### Document text
Rest in Peace, John Perreault, 1937-2015
Art critic, artist, and poet, John Perreault, passed away this week at the age of 78. He started as a poet and painter but began writing art criticism after John Ashbery recommended him to Art News. Perreault became chief art critic of The Village Voice in 1966, where he advocated for new and unusual art outside of the mainstream, such as work by Judy Chicago. John Perreault attended Kenneth Koch's poetry workshops at The New School; Perreault published his first poetry collection in 1966, with an introduction by Ashbery. More, via The New York Times.
John Perreault, an art critic at The Village Voice and The SoHo Weekly News who was an early champion of feminist art and the craft-oriented pattern and decoration movement in the 1970s, and who later held senior curatorial positions at the Snug Harbor Cultural Center on Staten Island and the American Craft Museum, died on Sunday in Manhattan. He was 78.
The cause was complications of gastrointestinal surgery, his husband, Jeff Weinstein, said.
Mr. Perreault started out as a poet and painter, but after being recommended by the poet and art critic John Ashbery, he began writing criticism for Art News. In 1966, The Village Voice made him its chief art critic, and he used the position to make the case for new art and work outside the mainstream, especially the creations of feminists like Judy Chicago; photorealism; art with gay content; and the pattern and decoration art associated with the Holly Solomon Gallery.
On Artopia, a blog on the website Arts Journal that he started in 2004, he described his interests as ranging “from Minimalism and Earth Art to realist painting; from pattern painting to performance art; from street works to ceramics and design.”
Mr. Perreault’s reviews were required reading for anyone trying to make sense of the swirling, often confusing, art scene of the 1970s, when movements and trends vied for attention.
######
### Given entries
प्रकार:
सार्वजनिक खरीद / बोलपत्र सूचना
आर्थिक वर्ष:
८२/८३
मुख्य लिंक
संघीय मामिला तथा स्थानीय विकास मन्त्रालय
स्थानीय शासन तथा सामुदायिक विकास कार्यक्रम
######
### Given entries
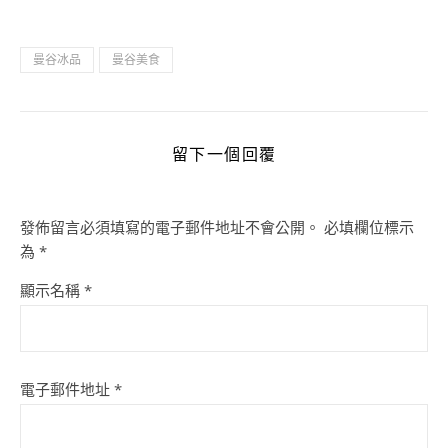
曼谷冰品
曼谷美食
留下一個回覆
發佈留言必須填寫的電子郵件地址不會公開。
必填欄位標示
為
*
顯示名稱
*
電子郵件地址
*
######
▶ _Work item 1_
Using the obituary of John Perreault, answer the following:
(a) In what year did The Village Voice make Perreault its chief art critic?
(b) What cause of death did his husband, Jeff Weinstein, give?
(c) On which website was Artopia, the blog Perreault started in 2004?
▶ _Work item 2_
Reproduce the stretch of the obituary of John Perreault from "Mr. Perreault started" through "Holly Solomon Gallery.".

▶ _Worked solution 1_
(a) 1966
(b) Complications of gastrointestinal surgery
(c) Arts Journal

▶ _Worked solution 2_
Mr. Perreault started out as a poet and painter, but after being recommended by the poet and art critic John Ashbery, he began writing criticism for Art News. In 1966, The Village Voice made him its chief art critic, and he used the position to make the case for new art and work outside the mainstream, especially the creations of feminists like Judy Chicago; photorealism; art with gay content; and the pattern and decoration art associated with the Holly Solomon Gallery.